After the light bulb proved successful, Edison went on to build an even larger “Invention Factory” in nearby West Orange, a complex that included sophisticated research facilities and manufacturing capabilities. At its peak, it employed more than 200 scientists, machinists, craftsmen, and other workers.
Edison succeeded in burnishing his public image as a lonely genius. After his death in 1931, the New York Times mourned: "No figure so completely satisfied the popular conception of what an inventor should be. Here was a solitary genius revolutionizing the world—a genius that conquered conservatism, garlanded cities in light, and created wonders that transcended the predictions of Utopian poets. ... With him passes perhaps the last of the heroic inventors and the greatest of the line. The future probably belongs to the corporation research laboratory, with trained engineers directed by a scientific captain." But away from the reporters and the newsreel cameras, Edison was in fact that scientific captain, the executive director of a big, world-class laboratory.
A more modern example of the gap between creation myth and reality can be found in the Palo Alto, Calif., garage where William Hewlett and David Packard worked together in 1938 to build custom electronic devices—a legendary partnership that eventually became the Hewlett-Packard Co. Today, that garage is marked with a plaque from the National Register of Historic Places declaring it “The Birthplace of `Silicon Valley.’ ”
It’s certainly true that Hewlett and Packard began building their first commercial audio oscillators inside that historic garage. But the prototype of those oscillators was built in the laboratory of Stanford University electrical engineering professor Frederick Terman. And Packard later wrote that many of those early devices were built using technical equipment at an engineering lab owned by a friend, an engineer and entrepreneur named Charles Litton. So while that Palo Alto garage may be a legendary landmark for the IT industry, Hewlett-Packard would not have been possible without its founders’ access to state-of-the-art engineering labs.
These romanticized versions of technological history aren’t just inaccurate. They threaten to undermine public support for the scientific infrastructure that is necessary to fuel American innovation and assure global economic competitiveness in the decades to come.
Today, American scientists and engineers are facing a number of perplexing questions that will have a lasting impact on our economy and our environment:
- How can we create a solar cell that costs five cents per kilowatt-hour?
- How can we reduce the cost of a car battery to one cent per mile?
- How can we cost-effectively capture the excess carbon in our atmosphere and store it permanently and safely?

▶ **Some items**
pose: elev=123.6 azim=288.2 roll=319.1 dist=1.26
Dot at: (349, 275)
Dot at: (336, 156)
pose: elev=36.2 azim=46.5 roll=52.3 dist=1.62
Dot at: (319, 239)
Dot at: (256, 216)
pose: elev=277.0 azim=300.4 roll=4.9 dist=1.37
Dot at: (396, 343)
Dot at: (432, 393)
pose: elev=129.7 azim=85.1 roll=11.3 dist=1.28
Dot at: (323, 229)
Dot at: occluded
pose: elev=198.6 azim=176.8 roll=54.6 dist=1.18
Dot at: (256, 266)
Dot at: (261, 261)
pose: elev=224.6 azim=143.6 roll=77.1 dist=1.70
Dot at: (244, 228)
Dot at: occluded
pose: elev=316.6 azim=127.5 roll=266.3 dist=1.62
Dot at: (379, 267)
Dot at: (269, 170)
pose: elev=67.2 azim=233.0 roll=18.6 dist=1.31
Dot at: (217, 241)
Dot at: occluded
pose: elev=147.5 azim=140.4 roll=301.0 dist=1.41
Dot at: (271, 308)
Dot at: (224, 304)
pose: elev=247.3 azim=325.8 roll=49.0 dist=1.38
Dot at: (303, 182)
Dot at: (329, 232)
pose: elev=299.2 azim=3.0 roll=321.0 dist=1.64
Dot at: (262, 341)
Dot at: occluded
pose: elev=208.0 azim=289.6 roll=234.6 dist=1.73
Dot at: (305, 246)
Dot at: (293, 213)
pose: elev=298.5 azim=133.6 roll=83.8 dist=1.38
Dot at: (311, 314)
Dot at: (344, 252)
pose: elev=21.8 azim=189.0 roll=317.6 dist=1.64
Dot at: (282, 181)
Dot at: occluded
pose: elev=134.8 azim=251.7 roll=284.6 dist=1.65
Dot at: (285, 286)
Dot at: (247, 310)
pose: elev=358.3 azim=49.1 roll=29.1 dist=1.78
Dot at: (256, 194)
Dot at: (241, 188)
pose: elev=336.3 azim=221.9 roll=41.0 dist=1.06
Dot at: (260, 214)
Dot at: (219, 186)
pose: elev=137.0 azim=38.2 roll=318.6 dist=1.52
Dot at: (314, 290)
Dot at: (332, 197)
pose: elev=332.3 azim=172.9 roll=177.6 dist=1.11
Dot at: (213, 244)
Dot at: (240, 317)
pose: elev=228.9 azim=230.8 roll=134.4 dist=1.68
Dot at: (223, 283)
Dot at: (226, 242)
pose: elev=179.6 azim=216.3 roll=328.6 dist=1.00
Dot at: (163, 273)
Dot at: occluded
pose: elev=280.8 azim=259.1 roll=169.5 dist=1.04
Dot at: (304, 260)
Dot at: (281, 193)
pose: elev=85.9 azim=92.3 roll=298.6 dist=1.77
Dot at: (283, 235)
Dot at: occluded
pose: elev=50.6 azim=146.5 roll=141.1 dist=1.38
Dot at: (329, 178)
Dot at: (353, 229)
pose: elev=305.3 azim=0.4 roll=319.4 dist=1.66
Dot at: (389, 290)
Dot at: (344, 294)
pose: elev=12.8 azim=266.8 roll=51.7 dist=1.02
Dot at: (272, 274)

▶ **Short exercise A**
Reproduce, word for word, the passage on invention myths from "It’s certainly true" to "state-of-the-art engineering labs.".
▶ **Short exercise B**
Answer these questions from the passage on invention myths:
(i) At its peak, how many workers did the West Orange complex employ?
(ii) In what year did Hewlett and Packard work together in the Palo Alto garage?
(iii) Who owned the engineering lab whose equipment was used to build many of the early devices?
▶ **Short exercise C**
Carry the passage on invention myths forward, beginning after its final sentence.

▶ **Exercise result A**
It’s certainly true that Hewlett and Packard began building their first commercial audio oscillators inside that historic garage. But the prototype of those oscillators was built in the laboratory of Stanford University electrical engineering professor Frederick Terman. And Packard later wrote that many of those early devices were built using technical equipment at an engineering lab owned by a friend, an engineer and entrepreneur named Charles Litton. So while that Palo Alto garage may be a legendary landmark for the IT industry, Hewlett-Packard would not have been possible without its founders’ access to state-of-the-art engineering labs.

▶ **Exercise result B**
(i) More than 200 scientists, machinists, craftsmen, and other workers.
(ii) 1938.
(iii) Charles Litton, an engineer and entrepreneur.

▶ **Exercise result C**
At this point, we don’t know the answers to those questions. But we do know the most promising way to find those answers—by putting world-class researchers in world-class labs, inspiring them with an urgent sense of mission, and organizing them into “dream teams” with the combined expertise necessary to look at these questions from multiple perspectives and come up with the smartest, most practical solutions.
In years past, these types of mission-focused teams of experts could be found in America’s renowned corporate laboratories, such as IBM, Xerox PARC, and AT&T’s Bell Laboratories—organizations designed to turn scientific discoveries into commercially viable inventions and technologies.
I began my own career at Bell Labs, back in 1988, drawn by its reputation as a place where fundamental research was prized as the basic building block of technological innovation in the service of information technology.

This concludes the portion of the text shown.